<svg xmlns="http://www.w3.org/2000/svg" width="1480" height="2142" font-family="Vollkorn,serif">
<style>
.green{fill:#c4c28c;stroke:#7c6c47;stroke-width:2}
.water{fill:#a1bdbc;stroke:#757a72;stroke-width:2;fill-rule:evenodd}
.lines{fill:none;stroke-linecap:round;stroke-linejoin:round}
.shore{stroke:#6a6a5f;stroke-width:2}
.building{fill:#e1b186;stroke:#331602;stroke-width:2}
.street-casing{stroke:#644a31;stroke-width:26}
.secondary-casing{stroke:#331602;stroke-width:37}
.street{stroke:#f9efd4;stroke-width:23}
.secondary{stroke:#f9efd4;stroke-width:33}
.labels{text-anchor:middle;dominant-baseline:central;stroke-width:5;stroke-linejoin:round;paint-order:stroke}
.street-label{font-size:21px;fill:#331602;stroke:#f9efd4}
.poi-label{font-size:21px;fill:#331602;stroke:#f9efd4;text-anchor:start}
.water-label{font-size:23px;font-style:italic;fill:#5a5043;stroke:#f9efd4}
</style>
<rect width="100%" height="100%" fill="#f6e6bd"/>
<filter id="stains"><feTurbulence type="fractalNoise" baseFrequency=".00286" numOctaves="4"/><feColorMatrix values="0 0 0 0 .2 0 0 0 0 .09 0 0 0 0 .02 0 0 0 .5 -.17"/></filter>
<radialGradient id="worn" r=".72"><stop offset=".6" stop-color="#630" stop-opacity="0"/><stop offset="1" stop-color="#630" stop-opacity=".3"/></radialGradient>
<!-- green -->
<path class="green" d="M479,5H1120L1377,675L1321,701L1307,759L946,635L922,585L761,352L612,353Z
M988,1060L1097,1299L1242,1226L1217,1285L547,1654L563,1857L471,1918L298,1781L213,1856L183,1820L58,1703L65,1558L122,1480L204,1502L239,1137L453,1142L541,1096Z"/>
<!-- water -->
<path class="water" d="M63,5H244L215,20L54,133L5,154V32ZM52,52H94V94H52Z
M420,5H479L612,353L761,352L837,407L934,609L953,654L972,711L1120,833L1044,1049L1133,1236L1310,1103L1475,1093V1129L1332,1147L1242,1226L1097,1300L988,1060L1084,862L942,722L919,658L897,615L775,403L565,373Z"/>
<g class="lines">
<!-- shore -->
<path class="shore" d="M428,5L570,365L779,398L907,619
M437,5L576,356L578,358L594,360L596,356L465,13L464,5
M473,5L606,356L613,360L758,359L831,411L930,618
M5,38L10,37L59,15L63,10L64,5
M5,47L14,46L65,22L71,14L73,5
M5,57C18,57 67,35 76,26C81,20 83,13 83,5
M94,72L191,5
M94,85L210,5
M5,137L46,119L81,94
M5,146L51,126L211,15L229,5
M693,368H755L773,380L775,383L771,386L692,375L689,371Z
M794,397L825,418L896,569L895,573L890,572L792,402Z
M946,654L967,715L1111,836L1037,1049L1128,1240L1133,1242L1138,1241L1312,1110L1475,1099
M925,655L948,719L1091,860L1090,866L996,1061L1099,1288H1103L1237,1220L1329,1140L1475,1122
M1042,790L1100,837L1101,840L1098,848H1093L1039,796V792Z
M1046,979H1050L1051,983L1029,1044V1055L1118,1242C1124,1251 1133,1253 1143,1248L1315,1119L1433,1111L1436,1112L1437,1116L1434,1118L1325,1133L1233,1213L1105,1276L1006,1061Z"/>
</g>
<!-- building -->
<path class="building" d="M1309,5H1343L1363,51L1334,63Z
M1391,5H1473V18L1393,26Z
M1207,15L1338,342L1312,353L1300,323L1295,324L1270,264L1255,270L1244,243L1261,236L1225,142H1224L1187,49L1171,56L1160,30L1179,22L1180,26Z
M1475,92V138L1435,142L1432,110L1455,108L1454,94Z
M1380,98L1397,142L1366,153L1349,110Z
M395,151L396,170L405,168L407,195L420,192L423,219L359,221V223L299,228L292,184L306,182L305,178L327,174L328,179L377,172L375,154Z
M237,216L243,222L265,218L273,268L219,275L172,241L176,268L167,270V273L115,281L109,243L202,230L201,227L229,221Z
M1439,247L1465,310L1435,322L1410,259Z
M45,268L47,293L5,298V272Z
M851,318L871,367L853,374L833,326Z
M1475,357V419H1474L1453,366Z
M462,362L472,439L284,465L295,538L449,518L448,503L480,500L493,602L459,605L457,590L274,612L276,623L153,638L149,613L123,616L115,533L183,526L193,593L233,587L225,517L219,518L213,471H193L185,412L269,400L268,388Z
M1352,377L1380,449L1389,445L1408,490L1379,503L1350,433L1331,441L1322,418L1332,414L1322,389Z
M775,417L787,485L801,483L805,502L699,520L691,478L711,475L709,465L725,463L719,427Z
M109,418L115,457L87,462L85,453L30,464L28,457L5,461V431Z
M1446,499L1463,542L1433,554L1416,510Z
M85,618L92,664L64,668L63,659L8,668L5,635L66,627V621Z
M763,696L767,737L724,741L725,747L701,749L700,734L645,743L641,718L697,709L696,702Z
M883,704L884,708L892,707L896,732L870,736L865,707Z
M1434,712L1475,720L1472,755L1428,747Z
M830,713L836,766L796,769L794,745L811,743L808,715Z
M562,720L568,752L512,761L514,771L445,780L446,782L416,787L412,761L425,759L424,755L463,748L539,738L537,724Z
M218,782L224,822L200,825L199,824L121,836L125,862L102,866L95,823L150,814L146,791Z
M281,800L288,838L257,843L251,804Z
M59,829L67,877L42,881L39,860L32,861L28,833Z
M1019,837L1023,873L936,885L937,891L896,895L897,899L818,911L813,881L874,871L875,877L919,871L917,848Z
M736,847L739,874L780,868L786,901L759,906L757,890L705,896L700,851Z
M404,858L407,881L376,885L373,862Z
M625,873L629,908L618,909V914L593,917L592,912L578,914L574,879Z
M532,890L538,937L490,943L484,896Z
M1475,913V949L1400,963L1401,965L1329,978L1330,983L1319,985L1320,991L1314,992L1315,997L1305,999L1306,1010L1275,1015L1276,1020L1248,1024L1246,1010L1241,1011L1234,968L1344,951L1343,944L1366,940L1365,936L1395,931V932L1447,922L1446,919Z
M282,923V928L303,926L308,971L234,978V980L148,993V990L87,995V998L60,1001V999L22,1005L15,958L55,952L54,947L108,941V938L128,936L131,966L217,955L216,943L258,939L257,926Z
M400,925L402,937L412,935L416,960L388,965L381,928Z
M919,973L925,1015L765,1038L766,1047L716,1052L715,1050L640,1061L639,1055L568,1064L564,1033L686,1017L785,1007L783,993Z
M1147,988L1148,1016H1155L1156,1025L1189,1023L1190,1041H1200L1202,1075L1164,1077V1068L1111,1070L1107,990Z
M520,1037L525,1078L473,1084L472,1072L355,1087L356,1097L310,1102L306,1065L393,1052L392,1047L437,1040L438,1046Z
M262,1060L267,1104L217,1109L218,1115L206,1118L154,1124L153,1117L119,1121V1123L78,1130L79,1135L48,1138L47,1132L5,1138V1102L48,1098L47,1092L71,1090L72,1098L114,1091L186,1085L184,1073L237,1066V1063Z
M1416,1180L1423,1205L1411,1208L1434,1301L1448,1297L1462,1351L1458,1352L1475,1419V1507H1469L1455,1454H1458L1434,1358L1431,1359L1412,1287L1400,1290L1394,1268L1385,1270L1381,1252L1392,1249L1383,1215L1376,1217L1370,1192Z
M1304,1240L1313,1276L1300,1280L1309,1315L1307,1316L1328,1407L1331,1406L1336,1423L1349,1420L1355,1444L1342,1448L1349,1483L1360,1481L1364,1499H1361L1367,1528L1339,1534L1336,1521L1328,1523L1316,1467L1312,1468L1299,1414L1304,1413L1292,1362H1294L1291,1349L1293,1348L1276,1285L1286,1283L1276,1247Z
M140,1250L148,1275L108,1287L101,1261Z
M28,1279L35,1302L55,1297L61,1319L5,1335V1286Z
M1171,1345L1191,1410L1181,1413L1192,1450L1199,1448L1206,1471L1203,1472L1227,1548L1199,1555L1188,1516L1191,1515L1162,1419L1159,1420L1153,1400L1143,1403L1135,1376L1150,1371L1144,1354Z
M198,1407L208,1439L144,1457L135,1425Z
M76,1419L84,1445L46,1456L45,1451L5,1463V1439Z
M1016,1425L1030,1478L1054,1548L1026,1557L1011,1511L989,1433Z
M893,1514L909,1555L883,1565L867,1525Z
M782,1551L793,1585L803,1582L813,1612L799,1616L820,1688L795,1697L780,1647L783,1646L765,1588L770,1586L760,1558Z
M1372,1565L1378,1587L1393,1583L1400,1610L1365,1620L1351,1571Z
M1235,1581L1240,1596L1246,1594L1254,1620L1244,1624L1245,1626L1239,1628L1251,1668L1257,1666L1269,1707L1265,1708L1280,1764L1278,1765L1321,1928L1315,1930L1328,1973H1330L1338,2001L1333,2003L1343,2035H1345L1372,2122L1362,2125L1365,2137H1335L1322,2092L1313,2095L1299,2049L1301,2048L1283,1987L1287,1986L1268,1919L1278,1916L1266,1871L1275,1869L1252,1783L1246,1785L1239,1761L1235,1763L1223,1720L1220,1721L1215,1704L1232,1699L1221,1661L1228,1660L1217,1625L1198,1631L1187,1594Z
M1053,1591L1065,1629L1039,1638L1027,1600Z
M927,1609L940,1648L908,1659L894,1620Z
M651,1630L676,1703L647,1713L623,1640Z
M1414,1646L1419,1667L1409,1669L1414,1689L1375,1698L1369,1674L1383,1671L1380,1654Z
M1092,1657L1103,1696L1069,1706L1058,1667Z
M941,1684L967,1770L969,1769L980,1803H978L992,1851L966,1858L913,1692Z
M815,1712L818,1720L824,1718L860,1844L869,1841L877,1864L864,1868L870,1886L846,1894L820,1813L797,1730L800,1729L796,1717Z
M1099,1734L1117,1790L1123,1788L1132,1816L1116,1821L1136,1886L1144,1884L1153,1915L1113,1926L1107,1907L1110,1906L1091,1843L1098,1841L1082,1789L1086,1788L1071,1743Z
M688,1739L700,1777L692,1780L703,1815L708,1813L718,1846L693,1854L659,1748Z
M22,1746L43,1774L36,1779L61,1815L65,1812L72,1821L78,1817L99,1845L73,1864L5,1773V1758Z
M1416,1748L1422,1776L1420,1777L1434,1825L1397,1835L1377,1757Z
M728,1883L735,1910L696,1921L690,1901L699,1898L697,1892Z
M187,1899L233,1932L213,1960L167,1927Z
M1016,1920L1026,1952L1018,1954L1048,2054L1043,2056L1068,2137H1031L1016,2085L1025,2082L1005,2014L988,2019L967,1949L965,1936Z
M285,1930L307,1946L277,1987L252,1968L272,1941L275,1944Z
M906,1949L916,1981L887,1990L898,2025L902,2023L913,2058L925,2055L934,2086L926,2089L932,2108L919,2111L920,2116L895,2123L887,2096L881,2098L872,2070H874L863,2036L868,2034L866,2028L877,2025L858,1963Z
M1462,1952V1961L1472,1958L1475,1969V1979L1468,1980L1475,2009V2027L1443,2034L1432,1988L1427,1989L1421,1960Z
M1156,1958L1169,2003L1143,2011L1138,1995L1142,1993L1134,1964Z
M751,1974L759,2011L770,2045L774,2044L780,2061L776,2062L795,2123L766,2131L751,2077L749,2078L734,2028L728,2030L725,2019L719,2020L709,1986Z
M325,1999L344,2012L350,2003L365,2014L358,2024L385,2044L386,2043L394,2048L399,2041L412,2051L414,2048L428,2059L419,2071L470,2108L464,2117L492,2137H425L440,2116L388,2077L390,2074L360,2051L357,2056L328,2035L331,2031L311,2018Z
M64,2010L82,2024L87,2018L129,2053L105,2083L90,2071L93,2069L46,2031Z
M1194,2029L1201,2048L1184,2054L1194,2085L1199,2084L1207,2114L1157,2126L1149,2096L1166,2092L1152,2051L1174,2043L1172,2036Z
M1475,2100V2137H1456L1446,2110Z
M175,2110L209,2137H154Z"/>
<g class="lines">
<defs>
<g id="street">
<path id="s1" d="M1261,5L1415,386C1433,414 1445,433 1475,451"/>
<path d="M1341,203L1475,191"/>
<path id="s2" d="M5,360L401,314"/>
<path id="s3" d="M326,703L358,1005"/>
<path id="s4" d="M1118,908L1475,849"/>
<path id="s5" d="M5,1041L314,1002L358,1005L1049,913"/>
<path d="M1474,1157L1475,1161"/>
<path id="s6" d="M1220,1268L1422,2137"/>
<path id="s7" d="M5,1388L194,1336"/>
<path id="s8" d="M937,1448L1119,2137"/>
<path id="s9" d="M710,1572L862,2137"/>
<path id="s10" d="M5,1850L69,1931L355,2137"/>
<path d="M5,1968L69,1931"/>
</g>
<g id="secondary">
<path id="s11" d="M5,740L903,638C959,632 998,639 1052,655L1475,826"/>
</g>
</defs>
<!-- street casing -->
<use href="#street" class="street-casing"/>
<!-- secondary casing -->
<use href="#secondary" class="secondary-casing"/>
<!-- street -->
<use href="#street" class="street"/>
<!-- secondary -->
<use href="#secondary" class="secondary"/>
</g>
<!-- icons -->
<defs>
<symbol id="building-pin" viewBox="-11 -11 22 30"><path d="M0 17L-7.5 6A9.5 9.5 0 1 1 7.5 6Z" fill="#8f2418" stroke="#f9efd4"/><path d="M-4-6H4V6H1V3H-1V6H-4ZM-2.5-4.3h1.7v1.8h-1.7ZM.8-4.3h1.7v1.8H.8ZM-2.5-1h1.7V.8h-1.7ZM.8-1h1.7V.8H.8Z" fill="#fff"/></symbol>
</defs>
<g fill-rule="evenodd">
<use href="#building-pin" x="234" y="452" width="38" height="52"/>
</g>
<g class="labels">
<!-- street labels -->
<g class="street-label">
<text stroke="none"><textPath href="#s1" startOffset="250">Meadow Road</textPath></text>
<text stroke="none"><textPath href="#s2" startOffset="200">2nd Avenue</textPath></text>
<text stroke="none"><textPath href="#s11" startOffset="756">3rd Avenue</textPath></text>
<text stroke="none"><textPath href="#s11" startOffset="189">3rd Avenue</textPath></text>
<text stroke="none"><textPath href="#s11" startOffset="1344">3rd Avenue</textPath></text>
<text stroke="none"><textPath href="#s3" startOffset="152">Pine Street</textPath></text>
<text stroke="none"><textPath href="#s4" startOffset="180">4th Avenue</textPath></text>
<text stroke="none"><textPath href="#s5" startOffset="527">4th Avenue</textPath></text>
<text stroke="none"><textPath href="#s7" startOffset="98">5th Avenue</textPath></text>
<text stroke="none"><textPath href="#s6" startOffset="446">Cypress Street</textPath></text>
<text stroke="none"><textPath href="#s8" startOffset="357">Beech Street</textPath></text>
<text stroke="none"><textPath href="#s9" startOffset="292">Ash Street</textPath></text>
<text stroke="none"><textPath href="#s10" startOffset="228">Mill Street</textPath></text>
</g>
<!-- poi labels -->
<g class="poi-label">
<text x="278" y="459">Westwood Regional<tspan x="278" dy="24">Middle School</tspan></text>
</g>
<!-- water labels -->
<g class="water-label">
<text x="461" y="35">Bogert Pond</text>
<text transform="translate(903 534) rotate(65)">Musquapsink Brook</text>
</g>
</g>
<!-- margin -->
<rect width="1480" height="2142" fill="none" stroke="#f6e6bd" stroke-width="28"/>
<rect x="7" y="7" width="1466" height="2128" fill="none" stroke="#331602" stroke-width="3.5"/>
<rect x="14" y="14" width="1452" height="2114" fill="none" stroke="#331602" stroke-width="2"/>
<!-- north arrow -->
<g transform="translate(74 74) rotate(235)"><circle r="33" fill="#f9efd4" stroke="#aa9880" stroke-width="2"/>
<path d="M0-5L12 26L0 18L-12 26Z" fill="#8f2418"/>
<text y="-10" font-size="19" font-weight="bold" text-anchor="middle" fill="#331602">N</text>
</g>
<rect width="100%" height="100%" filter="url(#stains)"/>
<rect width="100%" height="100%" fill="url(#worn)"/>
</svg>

--------------------------------------------------

* Directions for this task
Search the data for "worn". Copy each line that has it.

* Expected answer
<radialGradient id="worn" r=".72"><stop offset=".6" stop-color="#630" stop-opacity="0"/><stop offset="1" stop-color="#630" stop-opacity=".3"/></radialGradient>
<rect width="100%" height="100%" fill="url(#worn)"/>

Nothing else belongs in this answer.